[AIM OF THE EXERCISE] Reproduce, word for word, the text of every one of the records below, leaving the pictures out of your answer.

____

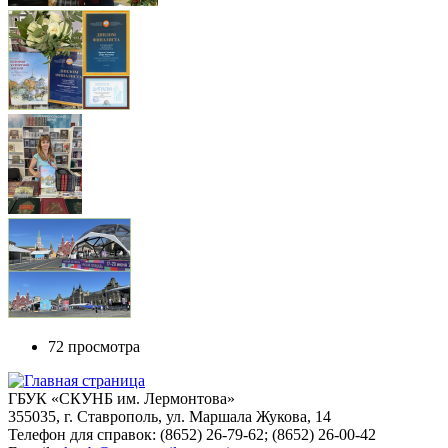
72 просмотра
ГБУК «СКУНБ им. Лермонтова»
355035, г. Ставрополь, ул. Маршала Жукова, 14
Телефон для справок: (8652) 26-79-62; (8652) 26-00-42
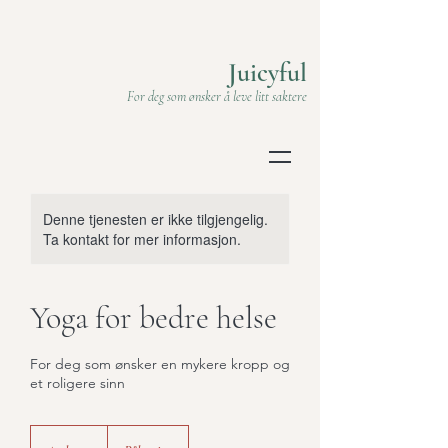
Juicyful
For deg som ønsker å leve litt saktere
Denne tjenesten er ikke tilgjengelig.
Ta kontakt for mer informasjon.
Yoga for bedre helse
For deg som ønsker en mykere kropp og
et roligere sinn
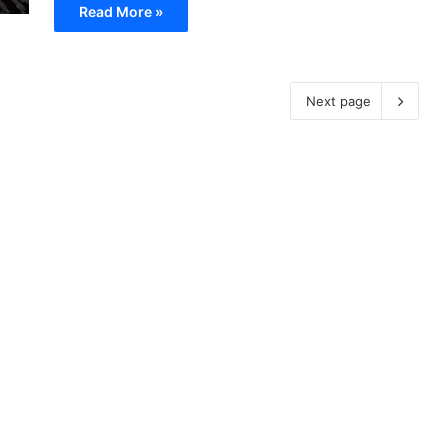
Read More »
Next page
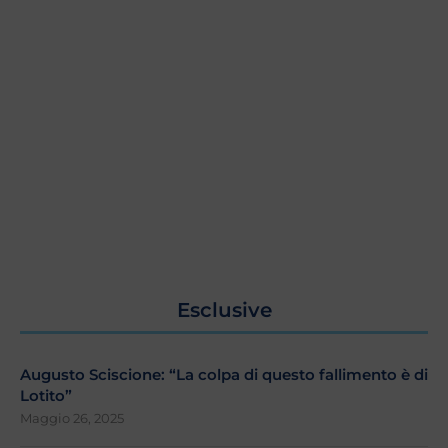
Esclusive
Augusto Sciscione: “La colpa di questo fallimento è di
Lotito”
Maggio 26, 2025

____

[EXERCISE OUTPUT]
72 просмотра
ГБУК «СКУНБ им. Лермонтова»
355035, г. Ставрополь, ул. Маршала Жукова, 14
Телефон для справок: (8652) 26-79-62; (8652) 26-00-42
Juicyful
For deg som ønsker å leve litt saktere
Denne tjenesten er ikke tilgjengelig.
Ta kontakt for mer informasjon.
Yoga for bedre helse
For deg som ønsker en mykere kropp og
et roligere sinn
Read More »
Next page
Esclusive
Augusto Sciscione: “La colpa di questo fallimento è di
Lotito”
Maggio 26, 2025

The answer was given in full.